The suicide car bomber followed a diplomat's vehicle and detonated the explosives at the building's main entrance, just 30 yards from where Afghans had lined up to apply for visas. The bombing was the deadliest in Kabul since the fall of the Taliban in 2001. Nearly 150 other people were wounded.
The embassy is on a busy street near Afghanistan's Interior Ministry, which is protected on both ends by police, though the checkpoints are easily driven past. The midmorning bombing rattled much of Kabul.
President Hamid Karzai condemned the bombing and said that it was carried out by militants trying to rupture the Afghan-India friendship. He told the Indian prime minister during a phone conversation that Afghanistan would do all it could to identify the attackers.
The Afghan Interior Ministry hinted that the attack was carried out with help from Pakistan's intelligence service, saying that it happened "in coordination and consultation with some of the active intelligence circles in the region."
A spokesman for Pakistan's Foreign Ministry declined to comment on the bombing.

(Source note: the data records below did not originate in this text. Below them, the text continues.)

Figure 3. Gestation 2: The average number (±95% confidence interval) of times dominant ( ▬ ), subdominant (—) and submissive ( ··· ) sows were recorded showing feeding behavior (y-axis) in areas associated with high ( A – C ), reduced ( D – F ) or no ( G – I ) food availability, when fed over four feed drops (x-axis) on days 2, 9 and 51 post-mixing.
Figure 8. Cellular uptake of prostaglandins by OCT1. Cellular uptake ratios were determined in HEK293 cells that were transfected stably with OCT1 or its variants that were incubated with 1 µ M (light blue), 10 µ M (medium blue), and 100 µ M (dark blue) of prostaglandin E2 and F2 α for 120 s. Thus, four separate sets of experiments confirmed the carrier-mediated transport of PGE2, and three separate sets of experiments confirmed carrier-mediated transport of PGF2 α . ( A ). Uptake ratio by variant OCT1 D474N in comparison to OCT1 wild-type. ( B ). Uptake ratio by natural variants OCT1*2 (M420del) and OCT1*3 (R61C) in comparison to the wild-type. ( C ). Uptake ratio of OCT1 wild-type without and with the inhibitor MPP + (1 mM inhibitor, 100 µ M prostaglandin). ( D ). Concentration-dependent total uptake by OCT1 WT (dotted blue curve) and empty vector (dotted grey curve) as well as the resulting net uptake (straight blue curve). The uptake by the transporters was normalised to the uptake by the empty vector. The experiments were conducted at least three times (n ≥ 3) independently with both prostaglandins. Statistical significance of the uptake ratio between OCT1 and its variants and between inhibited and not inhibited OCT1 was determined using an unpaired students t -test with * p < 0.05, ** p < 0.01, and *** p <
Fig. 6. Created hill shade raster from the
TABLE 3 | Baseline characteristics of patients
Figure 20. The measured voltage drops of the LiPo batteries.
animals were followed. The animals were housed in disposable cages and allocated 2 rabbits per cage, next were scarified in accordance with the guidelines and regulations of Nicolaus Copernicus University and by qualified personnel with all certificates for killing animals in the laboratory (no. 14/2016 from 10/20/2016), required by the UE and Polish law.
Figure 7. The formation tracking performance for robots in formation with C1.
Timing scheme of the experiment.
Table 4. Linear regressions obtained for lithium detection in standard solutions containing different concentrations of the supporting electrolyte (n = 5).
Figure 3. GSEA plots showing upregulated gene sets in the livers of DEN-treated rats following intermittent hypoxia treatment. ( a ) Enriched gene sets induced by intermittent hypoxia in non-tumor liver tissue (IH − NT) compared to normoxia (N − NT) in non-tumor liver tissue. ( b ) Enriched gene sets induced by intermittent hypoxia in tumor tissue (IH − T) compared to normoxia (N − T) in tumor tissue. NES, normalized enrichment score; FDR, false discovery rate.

The Pakistani foreign minister said that his country condemned the attack and all forms of terrorism.
The bombing showed that Afghanistan is also a theater for the struggle between longtime rivals India and Pakistan.
"These attacks seem designed to sabotage any improvement of relations between Pakistan and either of its two neighbors, India and Afghanistan, to assure that Pakistan has no alternative but to continue to support militant organizations as part of its foreign policy," said Barnett Rubin, an Afghanistan expert at New York University.
Six police officers and three embassy guards were among the dead.
In New Delhi, India's foreign minister said that four Indians, including the military attache and a diplomat, were killed.
The bombing also killed five Afghan security guards at the nearby Indonesian Embassy. Two diplomats were slightly wounded, Indonesia's foreign ministry said.
In Washington, the White House offered condolences to the victims.
"Extremists continue to show their disregard for all human life and their willingness to kill fellow Muslims, as well as others," said Gordon Johndroe, a White House national-security spokesman. "The United States stands with the people of Afghanistan and India as we face this common enemy."
Afghanistan has seen a sharp rise in violence from Taliban militants in recent months.